What do you think are the main challenges that maths teachers face?
It comes up a lot – but one thing is that fact some people feel it’s ok to brag about being rubbish at maths! Nobody laughs about being illiterate but its ok to have a chuckle about failing maths! Why?
What advice do you have for people just starting out in Maths education, or who would like to become involved?
Use the web and twitter as a resource. Be proud of being a maths geek in front of the pupils. Make sure you can do every single question you are going to set the pupils.
What tools/resources do you use to help you in your work?
As a leader/manager: Email. Email parents, email SLT, email colleagues. Don’t just tell someone, email them.
As a teacher: Everything you can get your hands on. Don’t be afraid of using a textbook. Don’t be afraid of using an ipad. iDoceo is a great app for teachers, there are loads of other great maths apps. Use fellow teachers as your greatest resource. As Johnny Ball said nearly everything in education is theft!
What is the best advice you’ve been given?
I’ve had loads of great advice but the one that sticks the most is what someone said to me during my first PGCE placement school. The guy (he’ll remain anonymous) taught maths, PE, RE, PSHE and more. In the evenings he worked as a magician so was always busy. His advice – NEVER TAKE A SET OF BOOKS HOME!

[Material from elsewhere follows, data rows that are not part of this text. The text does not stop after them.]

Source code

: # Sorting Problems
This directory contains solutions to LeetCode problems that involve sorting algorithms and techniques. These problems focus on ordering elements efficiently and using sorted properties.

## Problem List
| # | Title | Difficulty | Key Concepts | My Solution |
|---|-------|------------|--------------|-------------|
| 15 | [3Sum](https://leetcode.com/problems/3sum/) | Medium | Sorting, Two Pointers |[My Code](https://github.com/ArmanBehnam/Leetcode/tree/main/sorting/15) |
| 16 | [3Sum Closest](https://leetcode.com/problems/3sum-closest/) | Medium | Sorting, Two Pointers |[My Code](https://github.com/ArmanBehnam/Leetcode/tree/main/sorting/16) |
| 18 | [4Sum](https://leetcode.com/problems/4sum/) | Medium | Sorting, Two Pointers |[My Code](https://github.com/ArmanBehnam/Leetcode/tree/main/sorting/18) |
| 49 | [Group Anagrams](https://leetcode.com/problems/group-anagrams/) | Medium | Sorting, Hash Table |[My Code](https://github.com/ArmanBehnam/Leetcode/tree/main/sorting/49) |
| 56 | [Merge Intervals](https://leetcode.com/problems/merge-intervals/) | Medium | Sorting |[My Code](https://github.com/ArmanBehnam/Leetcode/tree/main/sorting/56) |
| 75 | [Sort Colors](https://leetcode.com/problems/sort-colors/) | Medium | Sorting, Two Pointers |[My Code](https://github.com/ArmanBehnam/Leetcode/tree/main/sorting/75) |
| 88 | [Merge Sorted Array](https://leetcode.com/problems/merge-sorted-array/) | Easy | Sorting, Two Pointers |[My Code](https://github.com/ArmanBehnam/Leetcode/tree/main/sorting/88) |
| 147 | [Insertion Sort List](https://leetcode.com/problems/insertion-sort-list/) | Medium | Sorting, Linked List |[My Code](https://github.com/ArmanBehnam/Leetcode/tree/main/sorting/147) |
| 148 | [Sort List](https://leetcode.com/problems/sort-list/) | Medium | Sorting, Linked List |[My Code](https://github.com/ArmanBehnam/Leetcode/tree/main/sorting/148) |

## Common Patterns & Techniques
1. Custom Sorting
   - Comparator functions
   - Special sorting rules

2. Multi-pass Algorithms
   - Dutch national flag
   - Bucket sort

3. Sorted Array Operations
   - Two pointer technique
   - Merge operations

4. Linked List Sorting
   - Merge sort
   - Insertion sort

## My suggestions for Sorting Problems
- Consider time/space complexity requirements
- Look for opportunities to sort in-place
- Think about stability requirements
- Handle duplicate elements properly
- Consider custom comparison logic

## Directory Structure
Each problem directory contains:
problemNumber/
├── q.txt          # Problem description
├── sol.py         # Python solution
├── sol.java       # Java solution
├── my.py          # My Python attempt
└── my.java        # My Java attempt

Since then I rarely take books home, book marking is done at school 95% of the time. I’ll take tests home but will always try to avoid taking books.

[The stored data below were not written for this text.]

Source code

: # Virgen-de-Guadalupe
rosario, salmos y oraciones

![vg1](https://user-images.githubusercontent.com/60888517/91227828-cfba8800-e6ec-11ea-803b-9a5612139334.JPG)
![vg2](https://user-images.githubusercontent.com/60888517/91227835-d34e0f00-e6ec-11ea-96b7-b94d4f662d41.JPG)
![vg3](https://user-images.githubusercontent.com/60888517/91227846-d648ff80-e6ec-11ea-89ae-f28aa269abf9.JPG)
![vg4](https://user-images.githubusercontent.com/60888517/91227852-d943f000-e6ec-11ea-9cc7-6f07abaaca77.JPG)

Anything else you’d like to add?
I’ve given myself 2 years to see if I can get my website off the ground. There’s not a lot on there yet as during the school day everyone cuts and pastes from other materials because its quicker and easier. But I try to put something of my own creation on my website every couple of weeks. If you can’t find anything you like from my resources then please look at the links page and check out the other amazing websites that are out there. Please visit www.letsgetmathing.co.uk. Tell me what I can do to improve it, suggest resources you’d like me to make. I would appreciate any constructive feedback.
Thanks – And remember. No faffing when you’re mathing!